Required work:
Each line below should be repeated exactly, but no picture should be carried over.

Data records

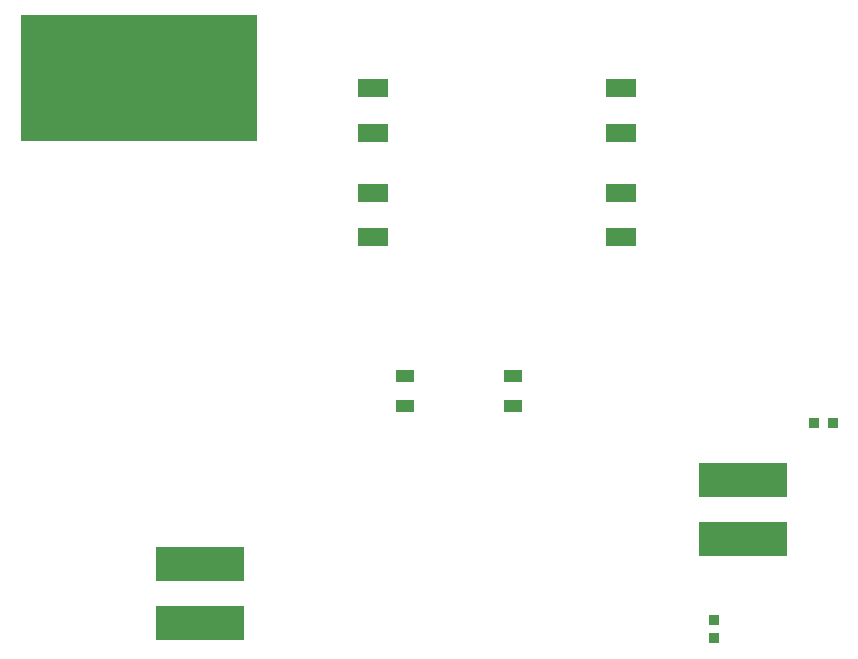
<source format=gbr>
%TF.GenerationSoftware,Altium Limited,Altium Designer,21.6.4 (81)*%
G04 Layer_Color=8421504*
%FSLAX43Y43*%
%MOMM*%
%TF.SameCoordinates,100B324C-8CEB-4A13-B8D1-7C84912F4746*%
%TF.FilePolarity,Positive*%
%TF.FileFunction,Paste,Top*%
%TF.Part,Single*%
G01*
G75*
%TA.AperFunction,TestPad*%
%ADD10R,7.500X3.000*%
%ADD11R,0.900X0.850*%
%ADD12R,1.600X1.000*%
%ADD13R,2.500X1.500*%
%ADD14R,0.850X0.900*%
%TA.AperFunction,NonConductor*%
%ADD142R,20.066X10.668*%
D10*
X35103Y2519D02*
D03*
Y7519D02*
D03*
X81077Y9667D02*
D03*
Y14667D02*
D03*
D11*
X78644Y1261D02*
D03*
Y2811D02*
D03*
D12*
X61674Y20904D02*
D03*
X52524Y23444D02*
D03*
X61674D02*
D03*
X52524Y20904D02*
D03*
D13*
X49774Y38989D02*
D03*
Y47829D02*
D03*
Y35229D02*
D03*
Y44069D02*
D03*
X70774Y38989D02*
D03*
Y35229D02*
D03*
Y44069D02*
D03*
Y47829D02*
D03*
D14*
X88701Y19474D02*
D03*
X87151D02*
D03*
D142*
X29968Y48691D02*
D03*
%TF.MD5,7e693738405678da5bd962b4affa97a3*%
M02*

</source>
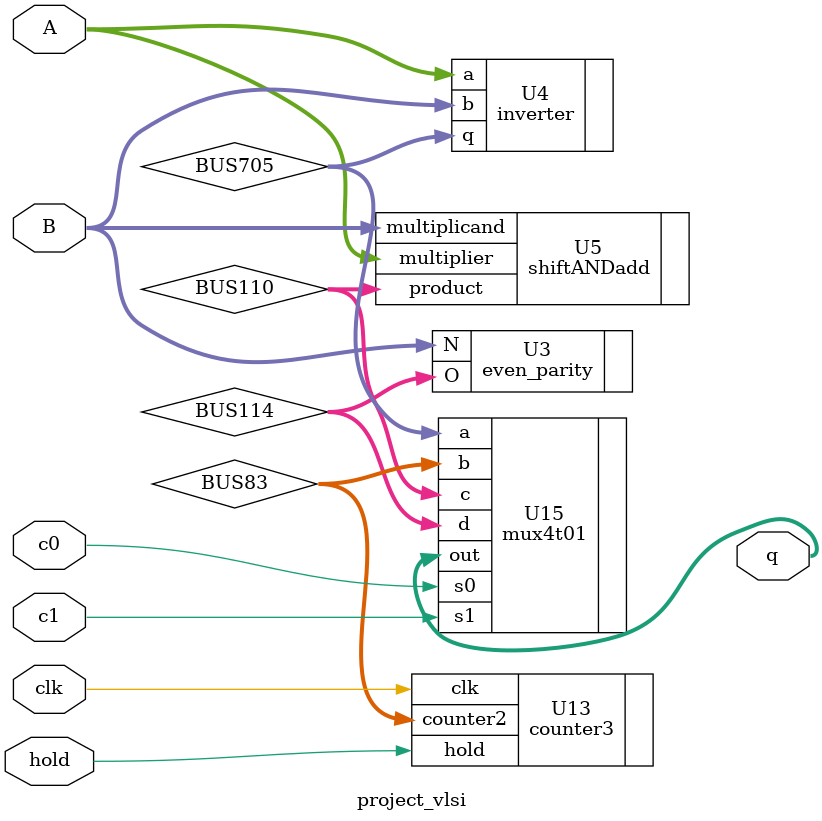
<source format=v>

`ifdef _VCP
`else
`define library(a,b)
`endif


`timescale 1ps / 1ps

module project_vlsi (c0,c1,hold,A,B,q,clk) ;

// ------------ Port declarations --------- //
input c0;
wire c0;
input c1;
wire c1;
input hold;
wire hold;
input [7:0] A;
wire [7:0] A;
input [7:0] B;
wire [7:0] B;
output [15:0] q;
wire [15:0] q;
input clk;
wire clk;

// ----------- Signal declarations -------- //
wire [15:0] BUS110;
wire [15:0] BUS114;
wire [15:0] BUS705;
wire [15:0] BUS83;

// -------- Component instantiations -------//

counter3 U13
(
	.clk(clk),
	.hold(hold),
	.counter2(BUS83)
);



mux4t01 U15
(
	.a(BUS705),
	.b(BUS83),
	.c(BUS110),
	.d(BUS114),
	.s0(c0),
	.s1(c1),
	.out(q)
);



even_parity U3
(
	.N(B),
	.O(BUS114)
);



inverter U4
(
	.a(A),
	.b(B),
	.q(BUS705)
);



shiftANDadd U5
(
	.product(BUS110),
	.multiplier(A),
	.multiplicand(B)
);



endmodule 

</source>
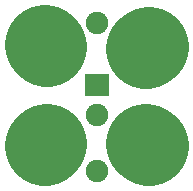
<source format=gbl>
%TF.GenerationSoftware,KiCad,Pcbnew,4.0.5-e0-6337~49~ubuntu16.04.1*%
%TF.CreationDate,2017-05-29T07:00:09-07:00*%
%TF.ProjectId,2x2-LED-RGB-TH-4PIN,3278322D4C45442D5247422D54482D34,v1.1*%
%TF.FileFunction,Copper,L2,Bot,Signal*%
%FSLAX46Y46*%
G04 Gerber Fmt 4.6, Leading zero omitted, Abs format (unit mm)*
G04 Created by KiCad (PCBNEW 4.0.5-e0-6337~49~ubuntu16.04.1) date Mon May 29 07:00:09 2017*
%MOMM*%
%LPD*%
G01*
G04 APERTURE LIST*
%ADD10C,0.350000*%
%ADD11C,6.800000*%
%ADD12R,2.000000X1.900000*%
%ADD13C,1.900000*%
%ADD14C,6.000000*%
%ADD15C,0.350000*%
G04 APERTURE END LIST*
D10*
D11*
X31365800Y-36373800D02*
X31565800Y-36173800D01*
X22965800Y-36173800D02*
X22765800Y-35973800D01*
X22965800Y-44373800D02*
X22765800Y-44573800D01*
X31365800Y-44373800D02*
X31565800Y-44573800D01*
D12*
X27165800Y-39373800D03*
D13*
X27165800Y-41913800D03*
D14*
X23165800Y-44373800D03*
X23165800Y-36373800D03*
X31165800Y-36373800D03*
X31165800Y-44373800D03*
D13*
X27165800Y-46623800D03*
X27165800Y-34123800D03*
D15*
X27165800Y-39373800D03*
X27165800Y-41913800D03*
X23165800Y-44373800D03*
X23165800Y-36373800D03*
X31165800Y-36373800D03*
X31165800Y-44373800D03*
X27165800Y-46623800D03*
X27165800Y-34123800D03*
M02*

</source>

Output of the task:
<source format=gbr>
%TF.GenerationSoftware,Altium Limited,Altium Designer,21.6.4 (81)*%
G04 Layer_Color=8421504*
%FSLAX43Y43*%
%MOMM*%
%TF.SameCoordinates,100B324C-8CEB-4A13-B8D1-7C84912F4746*%
%TF.FilePolarity,Positive*%
%TF.FileFunction,Paste,Top*%
%TF.Part,Single*%
G01*
G75*
%TA.AperFunction,TestPad*%
%ADD10R,7.500X3.000*%
%ADD11R,0.900X0.850*%
%ADD12R,1.600X1.000*%
%ADD13R,2.500X1.500*%
%ADD14R,0.850X0.900*%
%TA.AperFunction,NonConductor*%
%ADD142R,20.066X10.668*%
D10*
X35103Y2519D02*
D03*
Y7519D02*
D03*
X81077Y9667D02*
D03*
Y14667D02*
D03*
D11*
X78644Y1261D02*
D03*
Y2811D02*
D03*
D12*
X61674Y20904D02*
D03*
X52524Y23444D02*
D03*
X61674D02*
D03*
X52524Y20904D02*
D03*
D13*
X49774Y38989D02*
D03*
Y47829D02*
D03*
Y35229D02*
D03*
Y44069D02*
D03*
X70774Y38989D02*
D03*
Y35229D02*
D03*
Y44069D02*
D03*
Y47829D02*
D03*
D14*
X88701Y19474D02*
D03*
X87151D02*
D03*
D142*
X29968Y48691D02*
D03*
%TF.MD5,7e693738405678da5bd962b4affa97a3*%
M02*

</source>
<source format=v>

`ifdef _VCP
`else
`define library(a,b)
`endif


`timescale 1ps / 1ps

module project_vlsi (c0,c1,hold,A,B,q,clk) ;

// ------------ Port declarations --------- //
input c0;
wire c0;
input c1;
wire c1;
input hold;
wire hold;
input [7:0] A;
wire [7:0] A;
input [7:0] B;
wire [7:0] B;
output [15:0] q;
wire [15:0] q;
input clk;
wire clk;

// ----------- Signal declarations -------- //
wire [15:0] BUS110;
wire [15:0] BUS114;
wire [15:0] BUS705;
wire [15:0] BUS83;

// -------- Component instantiations -------//

counter3 U13
(
	.clk(clk),
	.hold(hold),
	.counter2(BUS83)
);



mux4t01 U15
(
	.a(BUS705),
	.b(BUS83),
	.c(BUS110),
	.d(BUS114),
	.s0(c0),
	.s1(c1),
	.out(q)
);



even_parity U3
(
	.N(B),
	.O(BUS114)
);



inverter U4
(
	.a(A),
	.b(B),
	.q(BUS705)
);



shiftANDadd U5
(
	.product(BUS110),
	.multiplier(A),
	.multiplicand(B)
);



endmodule 

</source>
<source format=gbl>
%TF.GenerationSoftware,KiCad,Pcbnew,4.0.5-e0-6337~49~ubuntu16.04.1*%
%TF.CreationDate,2017-05-29T07:00:09-07:00*%
%TF.ProjectId,2x2-LED-RGB-TH-4PIN,3278322D4C45442D5247422D54482D34,v1.1*%
%TF.FileFunction,Copper,L2,Bot,Signal*%
%FSLAX46Y46*%
G04 Gerber Fmt 4.6, Leading zero omitted, Abs format (unit mm)*
G04 Created by KiCad (PCBNEW 4.0.5-e0-6337~49~ubuntu16.04.1) date Mon May 29 07:00:09 2017*
%MOMM*%
%LPD*%
G01*
G04 APERTURE LIST*
%ADD10C,0.350000*%
%ADD11C,6.800000*%
%ADD12R,2.000000X1.900000*%
%ADD13C,1.900000*%
%ADD14C,6.000000*%
%ADD15C,0.350000*%
G04 APERTURE END LIST*
D10*
D11*
X31365800Y-36373800D02*
X31565800Y-36173800D01*
X22965800Y-36173800D02*
X22765800Y-35973800D01*
X22965800Y-44373800D02*
X22765800Y-44573800D01*
X31365800Y-44373800D02*
X31565800Y-44573800D01*
D12*
X27165800Y-39373800D03*
D13*
X27165800Y-41913800D03*
D14*
X23165800Y-44373800D03*
X23165800Y-36373800D03*
X31165800Y-36373800D03*
X31165800Y-44373800D03*
D13*
X27165800Y-46623800D03*
X27165800Y-34123800D03*
D15*
X27165800Y-39373800D03*
X27165800Y-41913800D03*
X23165800Y-44373800D03*
X23165800Y-36373800D03*
X31165800Y-36373800D03*
X31165800Y-44373800D03*
X27165800Y-46623800D03*
X27165800Y-34123800D03*
M02*

</source>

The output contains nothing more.